While West was in China I continued calling and emailing other people who had coached or played with or employed him, and I started sketching the outline of his story as I understood it. John and the other editors who run the Fresca program thought that the piece should run before the NBA playoffs were over, so even though I had yet to secure a long, in-person interview with West, they decided I should take my four weeks off in March and April, after he got back to the U.S.

During those four weeks I interviewed more people, and I researched mental health and professional sports, sport psychology, and psychiatry, and I read everything I could find about West that had been published before. I spoke to West’s agent frequently, and I texted and called West himself. But for four weeks, I couldn’t get the interview.

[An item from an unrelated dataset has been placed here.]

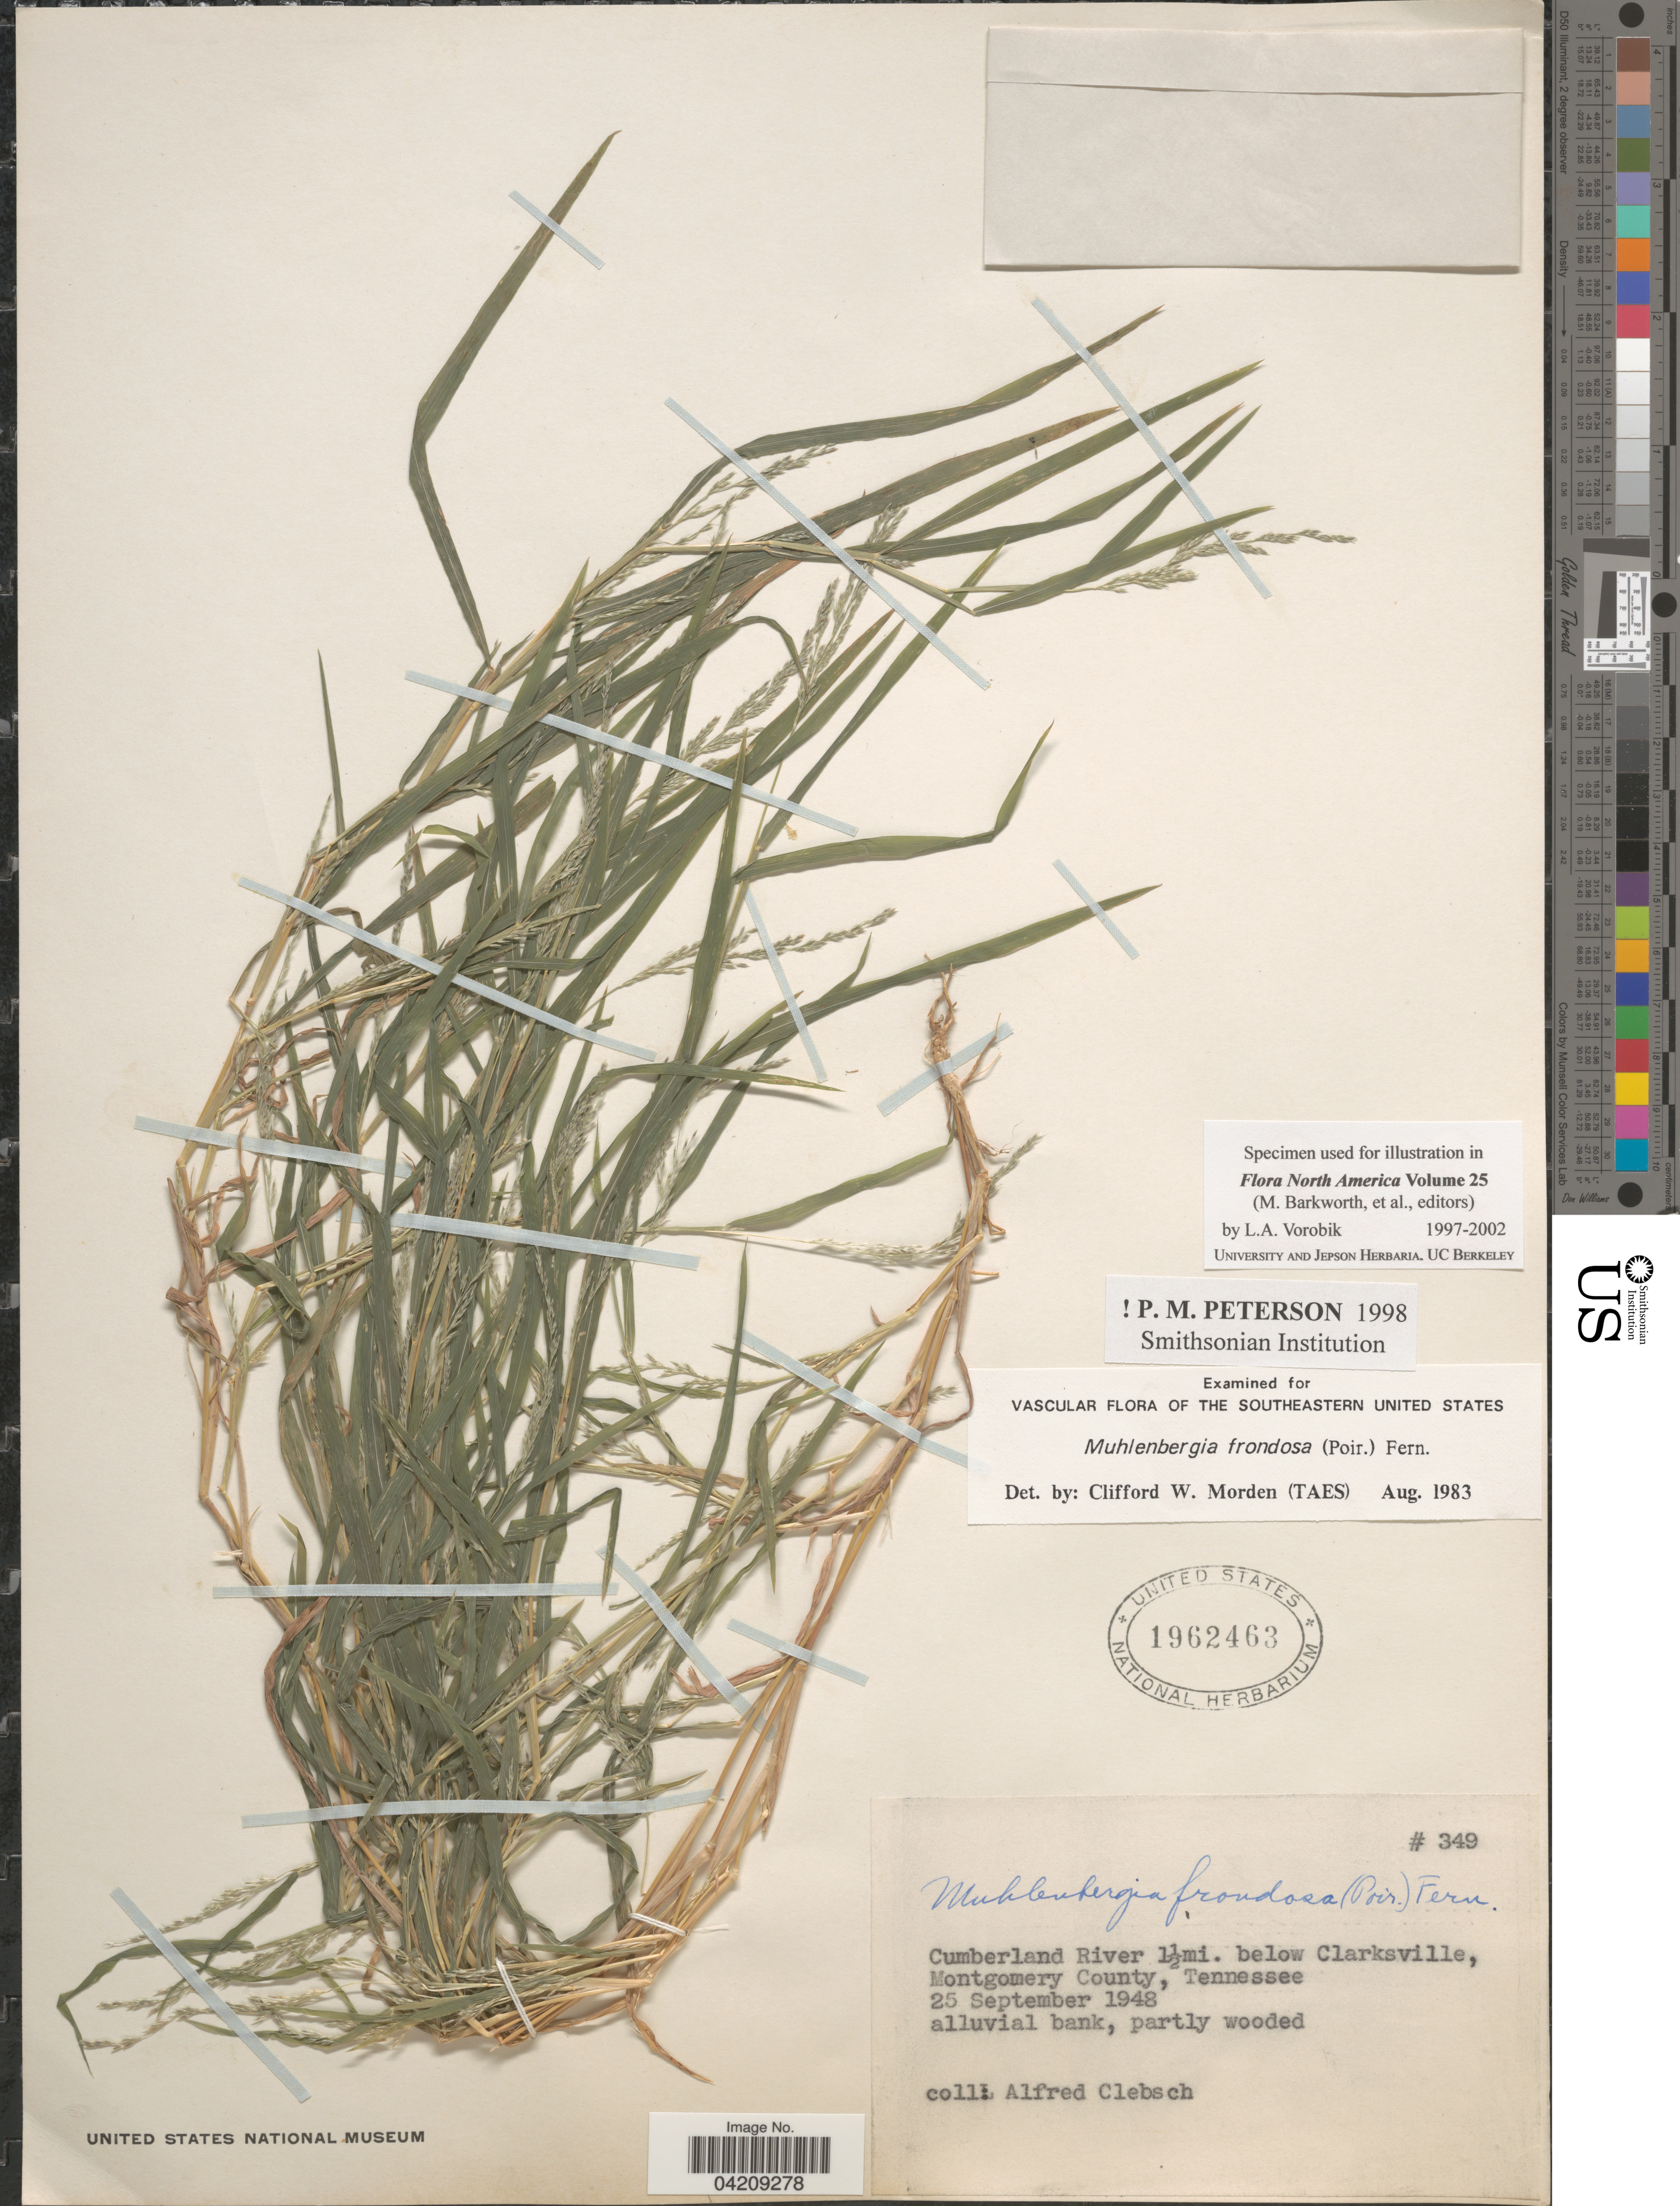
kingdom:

Finally, on the Friday of my final week off, West was inducted into the St. Joseph’s Basketball Hall of Fame. I bought a ticket to the ceremony and a train ticket to Philadelphia, and there I met his mother, his brother, and a good friend of his. I didn’t speak to West. But the next day I texted him and asked if I might come see him at home in Maryland. This time, he texted back: “sure.”

I went back to my regular job that Monday but spent Wednesday afternoon talking with West in his spacious home near the Potomac. We sat in his furnished basement, with 1990s R&B playing in the background, and spoke for a few hours. Afterward we went upstairs and he introduced me to his wife and baby boy and showed me the work he and his father and other family members had done on the house. When the day was over, I felt like maybe I understood him, at least a little.